## Work to complete
Once the pictures are set aside, retype the remaining entries exactly.

---

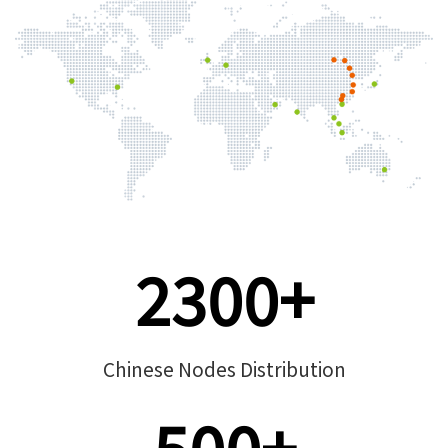
2300+
Chinese Nodes Distribution
500+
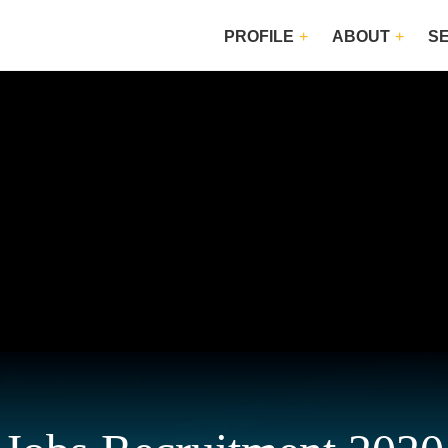
PROFILE
ABOUT
S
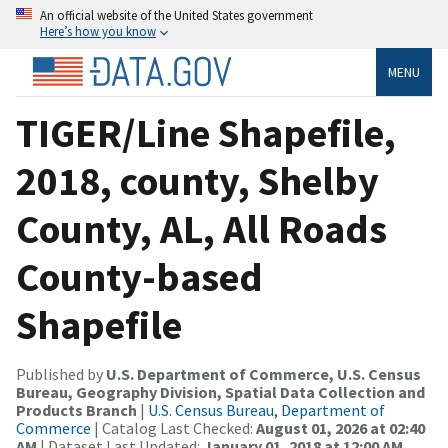
An official website of the United States government
Here’s how you know
MENU
TIGER/Line Shapefile,
2018, county, Shelby
County, AL, All Roads
County-based
Shapefile
Published by
U.S. Department of Commerce, U.S. Census
Bureau, Geography Division, Spatial Data Collection and
Products Branch
|
U.S. Census Bureau, Department of
Commerce
| Catalog Last Checked:
August 01, 2026 at 02:40
AM
| Dataset Last Updated:
January 01, 2018 at 12:00 AM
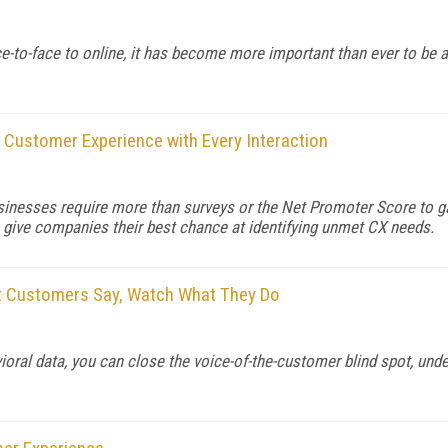
-to-face to online, it has become more important than ever to be a
 Customer Experience with Every Interaction
usinesses require more than surveys or the Net Promoter Score to 
 give companies their best chance at identifying unmet CX needs.
at Customers Say, Watch What They Do
ioral data, you can close the voice-of-the-customer blind spot, un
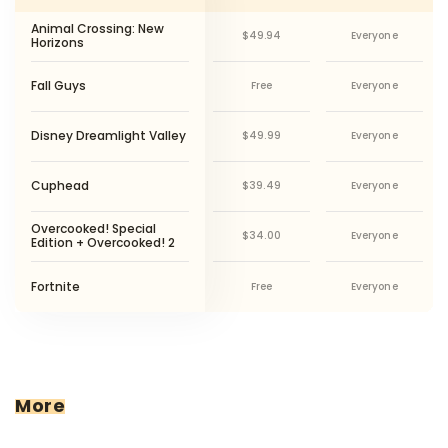
Animal Crossing: New
$49.94
Everyone
Horizons
P
Fall Guys
Free
Everyone
S
Disney Dreamlight Valley
$49.99
Everyone
N
Cuphead
$39.49
Everyone
P
X
P
Overcooked! Special
$34.00
Everyone
S
Edition + Overcooked! 2
O
P
S
Fortnite
Free
Everyone
O
M
More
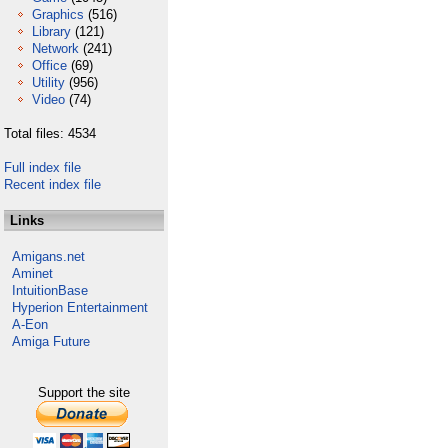
Graphics
(516)
Library
(121)
Network
(241)
Office
(69)
Utility
(956)
Video
(74)
Total files: 4534
Full index file
Recent index file
Links
Amigans.net
Aminet
IntuitionBase
Hyperion Entertainment
A-Eon
Amiga Future
Support the site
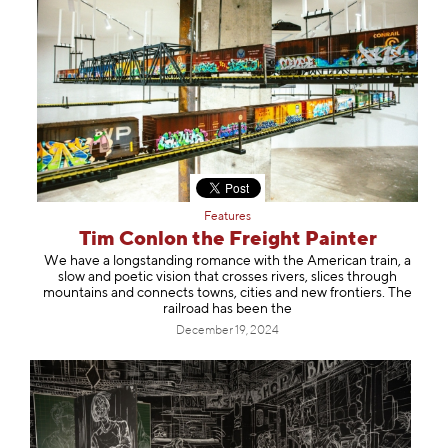
Features
Tim Conlon the Freight Painter
We have a longstanding romance with the American train, a
slow and poetic vision that crosses rivers, slices through
mountains and connects towns, cities and new frontiers. The
railroad has been the
December 19, 2024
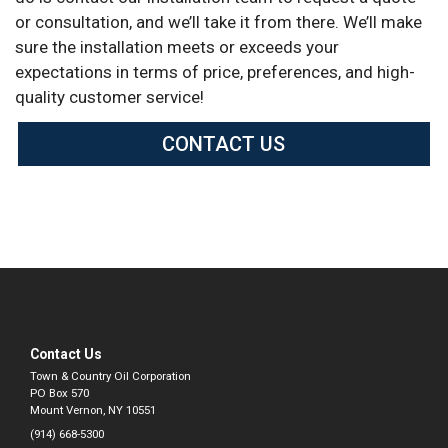
or consultation, and we’ll take it from there. We’ll make
sure the installation meets or exceeds your
expectations in terms of price, preferences, and high-
quality customer service!
CONTACT US
Contact Us
Town & Country Oil Corporation
PO Box 570
Mount Vernon, NY 10551
(914) 668-5300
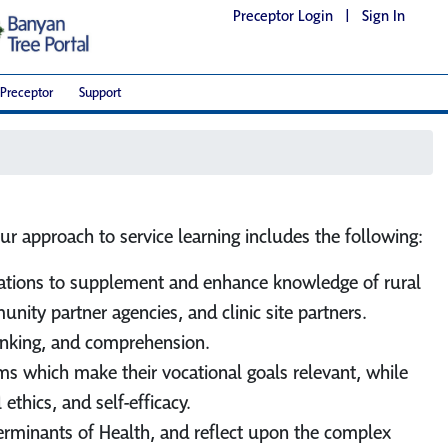
Preceptor Login
|
Sign In
Preceptor
Support
ur approach to service learning includes the following:
lications to supplement and enhance knowledge of rural
ity partner agencies, and clinic site partners.
thinking, and comprehension.
ems which make their vocational goals relevant, while
ethics, and self-efficacy.
eterminants of Health, and reflect upon the complex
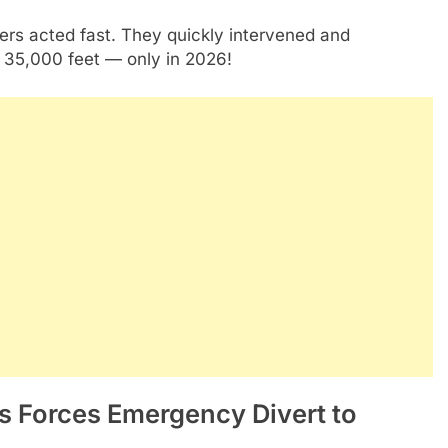
s acted fast. They quickly intervened and
t 35,000 feet — only in 2026!
os Forces Emergency Divert to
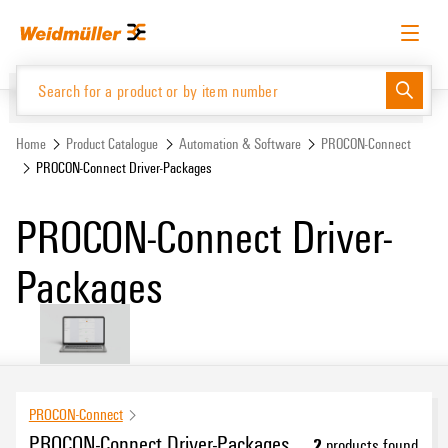
Skip
Skip
to
to
content
navigation
menu
English
Request login
Log in
Website
Home
Product Catalogue
Automation & Software
PROCON-Connect
PROCON-Connect Driver-Packages
Product Catalogue
PROCON-Connect Driver-
Packages
PROCON-Connect
PROCON-Connect Driver-Packages
2
products found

---

## Response
2300+
Chinese Nodes Distribution
500+
PROFILE
ABOUT
S
An official website of the United States government
Here’s how you know
MENU
TIGER/Line Shapefile,
2018, county, Shelby
County, AL, All Roads
County-based
Shapefile
Published by
U.S. Department of Commerce, U.S. Census
Bureau, Geography Division, Spatial Data Collection and
Products Branch
|
U.S. Census Bureau, Department of
Commerce
| Catalog Last Checked:
August 01, 2026 at 02:40
AM
| Dataset Last Updated:
January 01, 2018 at 12:00 AM
-to-face to online, it has become more important than ever to be a
 Customer Experience with Every Interaction
usinesses require more than surveys or the Net Promoter Score to 
 give companies their best chance at identifying unmet CX needs.
at Customers Say, Watch What They Do
ioral data, you can close the voice-of-the-customer blind spot, un
Animal Crossing: New
$49.94
Everyone
Horizons
P
Fall Guys
Free
Everyone
S
Disney Dreamlight Valley
$49.99
Everyone
N
Cuphead
$39.49
Everyone
P
X
P
Overcooked! Special
$34.00
Everyone
S
Edition + Overcooked! 2
O
P
S
Fortnite
Free
Everyone
O
M
More
Graphics
(516)
Library
(121)
Network
(241)
Office
(69)
Utility
(956)
Video
(74)
Total files: 4534
Full index file
Recent index file
Links
Amigans.net
Aminet
IntuitionBase
Hyperion Entertainment
A-Eon
Amiga Future
Support the site
Features
Tim Conlon the Freight Painter
We have a longstanding romance with the American train, a
slow and poetic vision that crosses rivers, slices through
mountains and connects towns, cities and new frontiers. The
railroad has been the
December 19, 2024
or consultation, and we’ll take it from there. We’ll make
sure the installation meets or exceeds your
expectations in terms of price, preferences, and high-
quality customer service!
CONTACT US
Contact Us
Town & Country Oil Corporation
PO Box 570
Mount Vernon, NY 10551
(914) 668-5300
Preceptor Login
|
Sign In
Preceptor
Support
ur approach to service learning includes the following:
lications to supplement and enhance knowledge of rural
ity partner agencies, and clinic site partners.
thinking, and comprehension.
ems which make their vocational goals relevant, while
ethics, and self-efficacy.
eterminants of Health, and reflect upon the complex
s acted fast. They quickly intervened and
t 35,000 feet — only in 2026!
os Forces Emergency Divert to
Skip
Skip
to
to
content
navigation
menu
English
Request login
Log in
Website
Home
Product Catalogue
Automation & Software
PROCON-Connect
PROCON-Connect Driver-Packages
Product Catalogue
PROCON-Connect Driver-
Packages
PROCON-Connect
PROCON-Connect Driver-Packages
2
products found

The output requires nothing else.